+++ THE DATA +++

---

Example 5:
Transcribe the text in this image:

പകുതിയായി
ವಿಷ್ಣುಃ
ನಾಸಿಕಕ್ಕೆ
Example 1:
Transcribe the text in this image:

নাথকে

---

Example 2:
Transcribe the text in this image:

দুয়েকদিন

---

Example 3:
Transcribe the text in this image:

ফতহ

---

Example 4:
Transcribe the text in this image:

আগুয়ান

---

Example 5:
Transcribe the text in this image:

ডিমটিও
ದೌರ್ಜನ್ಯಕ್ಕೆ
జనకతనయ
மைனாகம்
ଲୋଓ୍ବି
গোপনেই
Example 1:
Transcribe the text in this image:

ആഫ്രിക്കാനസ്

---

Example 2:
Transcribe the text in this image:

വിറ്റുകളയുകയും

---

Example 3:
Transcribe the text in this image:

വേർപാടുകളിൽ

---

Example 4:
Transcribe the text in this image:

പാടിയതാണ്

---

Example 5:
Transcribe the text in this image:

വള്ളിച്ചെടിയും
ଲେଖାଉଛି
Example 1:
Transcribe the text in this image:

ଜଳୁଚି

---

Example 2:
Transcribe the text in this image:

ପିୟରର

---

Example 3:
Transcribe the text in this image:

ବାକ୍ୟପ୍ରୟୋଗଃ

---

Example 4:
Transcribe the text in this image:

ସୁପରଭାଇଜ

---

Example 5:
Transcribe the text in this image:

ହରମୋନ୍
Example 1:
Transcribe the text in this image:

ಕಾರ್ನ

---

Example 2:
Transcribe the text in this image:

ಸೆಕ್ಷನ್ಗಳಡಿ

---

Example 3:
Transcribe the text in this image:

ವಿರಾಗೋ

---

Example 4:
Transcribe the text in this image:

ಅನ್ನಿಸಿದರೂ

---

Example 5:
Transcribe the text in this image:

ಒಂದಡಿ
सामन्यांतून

+++

◆ EXERCISE ◆
Retype the data in full, exactly.

◆ ANSWER AREA ◆
---

Example 5:
Transcribe the text in this image:

പകുതിയായി
ವಿಷ್ಣುಃ
ನಾಸಿಕಕ್ಕೆ
Example 1:
Transcribe the text in this image:

নাথকে

---

Example 2:
Transcribe the text in this image:

দুয়েকদিন

---

Example 3:
Transcribe the text in this image:

ফতহ

---

Example 4:
Transcribe the text in this image:

আগুয়ান

---

Example 5:
Transcribe the text in this image:

ডিমটিও
ದೌರ್ಜನ್ಯಕ್ಕೆ
జనకతనయ
மைனாகம்
ଲୋଓ୍ବି
গোপনেই
Example 1:
Transcribe the text in this image:

ആഫ്രിക്കാനസ്

---

Example 2:
Transcribe the text in this image:

വിറ്റുകളയുകയും

---

Example 3:
Transcribe the text in this image:

വേർപാടുകളിൽ

---

Example 4:
Transcribe the text in this image:

പാടിയതാണ്

---

Example 5:
Transcribe the text in this image:

വള്ളിച്ചെടിയും
ଲେଖାଉଛି
Example 1:
Transcribe the text in this image:

ଜଳୁଚି

---

Example 2:
Transcribe the text in this image:

ପିୟରର

---

Example 3:
Transcribe the text in this image:

ବାକ୍ୟପ୍ରୟୋଗଃ

---

Example 4:
Transcribe the text in this image:

ସୁପରଭାଇଜ

---

Example 5:
Transcribe the text in this image:

ହରମୋନ୍
Example 1:
Transcribe the text in this image:

ಕಾರ್ನ

---

Example 2:
Transcribe the text in this image:

ಸೆಕ್ಷನ್ಗಳಡಿ

---

Example 3:
Transcribe the text in this image:

ವಿರಾಗೋ

---

Example 4:
Transcribe the text in this image:

ಅನ್ನಿಸಿದರೂ

---

Example 5:
Transcribe the text in this image:

ಒಂದಡಿ
सामन्यांतून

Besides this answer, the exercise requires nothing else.